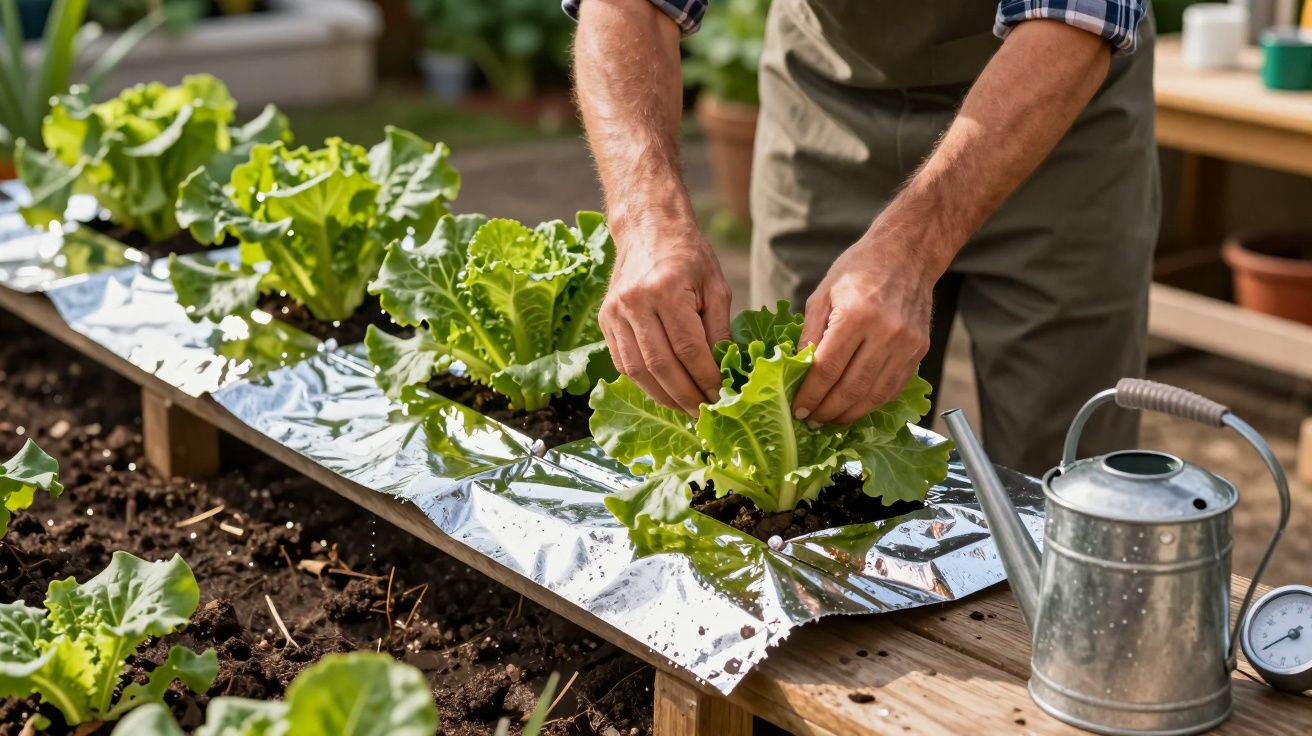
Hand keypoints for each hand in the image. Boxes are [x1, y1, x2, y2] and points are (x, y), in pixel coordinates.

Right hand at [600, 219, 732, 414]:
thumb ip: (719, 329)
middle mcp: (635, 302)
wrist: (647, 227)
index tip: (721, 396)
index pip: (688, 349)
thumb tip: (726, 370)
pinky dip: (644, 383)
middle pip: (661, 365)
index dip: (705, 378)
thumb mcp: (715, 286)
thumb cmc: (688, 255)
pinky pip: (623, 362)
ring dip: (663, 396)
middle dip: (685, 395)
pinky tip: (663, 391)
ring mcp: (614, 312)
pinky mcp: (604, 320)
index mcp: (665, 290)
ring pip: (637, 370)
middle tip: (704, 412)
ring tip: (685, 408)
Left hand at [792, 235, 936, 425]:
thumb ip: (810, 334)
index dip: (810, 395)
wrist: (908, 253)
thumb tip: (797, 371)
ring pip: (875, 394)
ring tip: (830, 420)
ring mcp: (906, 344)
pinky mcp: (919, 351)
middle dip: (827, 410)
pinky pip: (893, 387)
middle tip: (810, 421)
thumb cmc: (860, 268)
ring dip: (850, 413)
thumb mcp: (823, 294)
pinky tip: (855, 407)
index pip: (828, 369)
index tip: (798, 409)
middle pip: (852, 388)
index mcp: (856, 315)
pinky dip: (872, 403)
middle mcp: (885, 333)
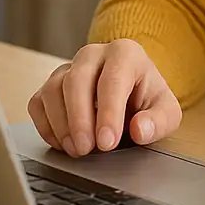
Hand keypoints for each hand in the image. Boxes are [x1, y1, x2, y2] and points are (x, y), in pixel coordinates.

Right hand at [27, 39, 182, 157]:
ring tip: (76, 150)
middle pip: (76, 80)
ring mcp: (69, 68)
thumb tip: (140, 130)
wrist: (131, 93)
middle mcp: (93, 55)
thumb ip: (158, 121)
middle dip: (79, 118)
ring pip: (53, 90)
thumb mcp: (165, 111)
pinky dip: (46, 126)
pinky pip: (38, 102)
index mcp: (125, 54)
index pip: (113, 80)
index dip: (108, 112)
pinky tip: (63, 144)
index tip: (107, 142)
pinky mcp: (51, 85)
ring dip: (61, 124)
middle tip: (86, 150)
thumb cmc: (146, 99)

+ + + +

Your goal: Return the listing above in an exact copy that leaves out the images.

Result below:
Hand keypoints for each hand in the image. Boxes are [x1, y1, x2, y2] and points are (x, y), in pixel coordinates.

Right hand at [600, 219, 732, 414]:
thumb ip: (719, 329)
middle mcp: (635, 302)
wrist: (647, 227)
index tip: (721, 396)
index pip: (688, 349)
thumb tip: (726, 370)
pinky dip: (644, 383)
middle pip: (661, 365)
index dip: (705, 378)
thumb mcp: (715, 286)
thumb cmc: (688, 255)
pinky pip: (623, 362)
ring dip: (663, 396)
middle dip: (685, 395)
pinky tip: (663, 391)
ring mcp: (614, 312)
pinky mcp: (604, 320)
index mcp: (665, 290)
ring pip: (637, 370)
middle tip: (704, 412)
ring tip: (685, 408)
Left hand at [792, 235, 936, 425]:
thumb ip: (810, 334)
index dip: (810, 395)
wrist: (908, 253)
thumb tip: (797, 371)
ring pip: (875, 394)
ring tip: (830, 420)
ring mcp: (906, 344)
pinky mcp: (919, 351)
middle dip: (827, 410)
pinky pip: (893, 387)
middle tip: (810, 421)
thumb cmc: (860, 268)
ring dip: (850, 413)
thumb mcp: (823, 294)
pinky tip: (855, 407)
index pip: (828, 369)
index tip: (798, 409)
middle pip: (852, 388)
index mcp: (856, 315)
pinky dip: (872, 403)
middle mcp: (885, 333)
Hand keypoints for each hand in the image. Boxes are [x1, y1, x2, y2] and points are (x, y), in pixel coordinates.

Right hand at [27, 39, 182, 157]:
ring tip: (76, 150)
middle pip: (76, 80)
ring mcp: (69, 68)
thumb tip: (140, 130)
wrist: (131, 93)
middle mcp: (93, 55)
thumb ip: (158, 121)
middle dip: (79, 118)
ring pip: (53, 90)
thumb mcp: (165, 111)
pinky dip: (46, 126)
pinky pip: (38, 102)
index mcp: (125, 54)
index pip: (113, 80)
index dip: (108, 112)
pinky tip: (63, 144)
index tip: (107, 142)
pinky mcp: (51, 85)
ring dip: (61, 124)
middle tip: (86, 150)
thumb cmc: (146, 99)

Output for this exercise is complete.